• 課題一覧
(1) マツモの抜粋で、カップに入っていたマツモは全部で何本か。
(2) マツモの抜粋を最後の文の後から引き継ぎ、続きを書け。

• 抜粋本文
════

30cmキューブハイタイプ水槽で、困ったことが起きたのだ。
あまりにもマツモが伸びすぎるので、CO2を弱めた。そこまでは良かったのだ。
ところが、その後が良くなかった。
水面に届くほどの長さに生長した姿を見て、思い切ってトリミングに挑んだのだが、よりによって、手が滑って茎頂付近でカットしてしまったのだ。
……どうしよう!?
水面にマツモの浮かせて栽培する、その利点と注意点
詰めすぎたトリミング
長さは3センチにも満たない、あまりに短いマツモ。この小さな命は果たして育ってくれるのだろうか。
心を落ち着けると、胸の奥で理屈めいた不安がじわじわと広がっていく。
ミニトマトの容器のようなカップに入っていたマツモ。もともと数は少なく、全部で5本しかなかった。そのうちの1本を失うことになったら……わたしの水槽から、さらに緑が減ってしまう。
「大丈夫だろうか……」
口に出しても答えは返ってこない。焦る気持ちばかりが募っていく。
とりあえず、水面に浮かべておくか――そう自分に言い聞かせた。
いや、実のところ、それくらいしかわたしにできることはないのだ。
薄暗い部屋の中、LEDライトが水面を照らし、水槽のガラスに青白い揺らぎを映し出していた。小さな気泡が静かに浮かび上がり、弾けて消えていく。その光景を見つめながら、わたしは胸の奥で祈るように願った。
短いマツモよ、生き延びてくれ!
弱ったマツモは浮かせて栽培
「――あれ? キミ、マツモの増やし方を知らないの?」
昼下がりのバルコニー。
やわらかな光と風に揺れる木々の影に包まれながらベンチに座っていると、一人の女性が階段を登りながら声をかけてきた。彼女は大学の他学科の学友で、名をロゼッタという。わたしの水槽の水先案内人でもあり、敬愛を込めて"お師匠様"と呼んでいる。

════

• データ一覧
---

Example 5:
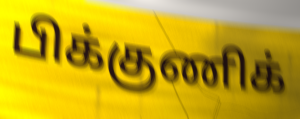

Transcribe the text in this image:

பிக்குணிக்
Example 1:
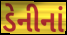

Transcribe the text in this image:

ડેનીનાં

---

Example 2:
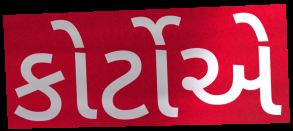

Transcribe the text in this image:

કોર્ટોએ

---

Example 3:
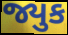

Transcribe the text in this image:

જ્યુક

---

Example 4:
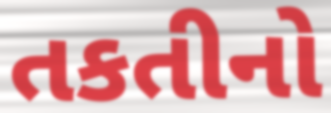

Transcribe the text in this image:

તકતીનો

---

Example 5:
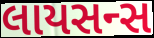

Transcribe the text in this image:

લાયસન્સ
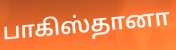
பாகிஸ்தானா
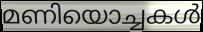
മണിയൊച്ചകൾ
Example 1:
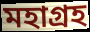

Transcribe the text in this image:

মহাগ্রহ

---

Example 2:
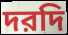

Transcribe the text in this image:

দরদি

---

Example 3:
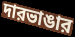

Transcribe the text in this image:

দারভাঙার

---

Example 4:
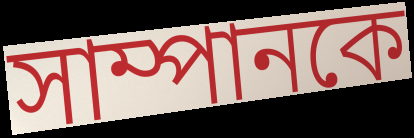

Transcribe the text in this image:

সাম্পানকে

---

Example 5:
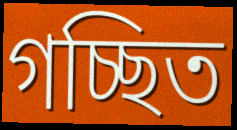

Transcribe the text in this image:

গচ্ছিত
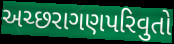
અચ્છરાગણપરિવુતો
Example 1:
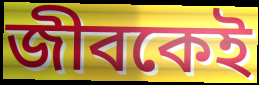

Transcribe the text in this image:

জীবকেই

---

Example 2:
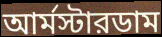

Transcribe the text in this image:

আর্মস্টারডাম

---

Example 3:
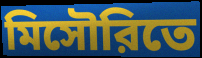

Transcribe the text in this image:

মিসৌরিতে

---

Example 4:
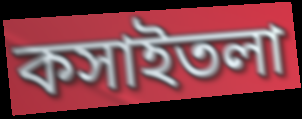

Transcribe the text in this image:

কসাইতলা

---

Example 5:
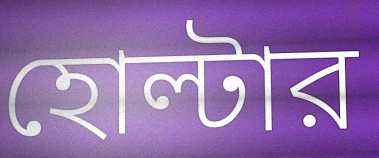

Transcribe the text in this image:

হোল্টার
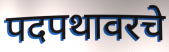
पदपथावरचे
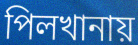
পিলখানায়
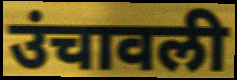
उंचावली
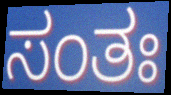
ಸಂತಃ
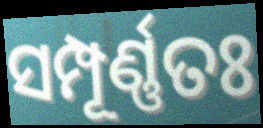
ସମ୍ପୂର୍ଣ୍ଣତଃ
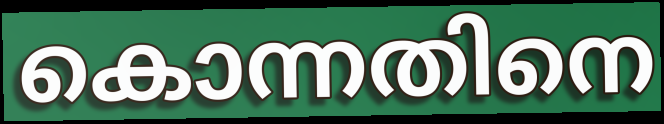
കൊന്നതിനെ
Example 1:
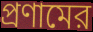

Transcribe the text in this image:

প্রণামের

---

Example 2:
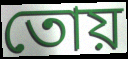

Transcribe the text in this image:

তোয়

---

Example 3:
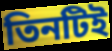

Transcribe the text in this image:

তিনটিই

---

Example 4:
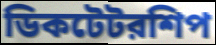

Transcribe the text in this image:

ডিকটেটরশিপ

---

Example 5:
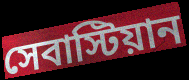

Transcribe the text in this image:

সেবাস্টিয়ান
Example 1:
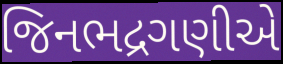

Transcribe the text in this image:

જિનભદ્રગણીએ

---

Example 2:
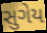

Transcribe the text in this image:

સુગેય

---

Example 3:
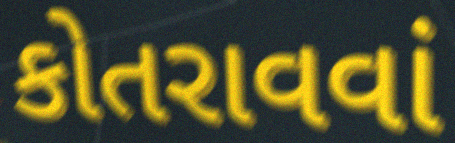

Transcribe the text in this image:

════

• 解答
(1) 全部で5本。

(2)
今日も相談に乗ってもらうにあたり、前もってメールで事情を伝えてあった。
「だって……育てられたのはアヌビアス・コーヒーフォリアだけですよ?」
わたしは肩を落としながら答えた。
「ヘアーグラスもバコバも、トリミングになる前に黒ひげにやられてしまって……」
「ふふっ、そういえばそうだったね」
ロゼッタは小さく笑い、わたしの隣に腰を下ろした。
「というわけで、今日はマツモの増やし方について話すよ」
ロングスカートの裾を揺らしながら足を組むと、彼女は空を仰いで深呼吸した。遠くには、すっかり葉を落とした桜並木が青空に溶け込んでいる。
春の空気はまだ冬の気配を帯びており、雲の隙間から陽光が差し込むと、キャンパスに柔らかな陰影を落としていた。
「ちなみに今日は栽培環境の話には触れないよ。長くなるからね。でも、キミの水槽なら心配はいらない。CO2添加があって、水草用ライトにソイも使ってるからね。十分すぎるほど条件が整ってるから安心してほしい」
胸の奥で、少しだけ不安が和らいだ。けれど、それでも気になることがある。
「あのっ……、短く切りすぎたマツモは、どうすればいいんでしょうか?」
「それはね、――キミがやったことが正解だよ」
お師匠様の声は澄んでいる。
「つまり、水面に浮かべておけばいいんだ」
安堵のあまり、思わず顔が緩まる。
その顔を見た彼女は、にんまりと笑いながら水槽談義を続けていく。
「それでね? 気付いてるかもしれないけど、マツモって水草は根を張らないんだ。本来なら水の中をゆらゆらと漂って生きているのさ。だからね……」
「えっと、もしかしてオモリで無理に底に沈めるより、自由に泳がせておいた方がいい、ということですか?」
「それもあるけど、違うんだ。要するに光量さ」
「?」
雲の切れ間から、光が差し込んできた。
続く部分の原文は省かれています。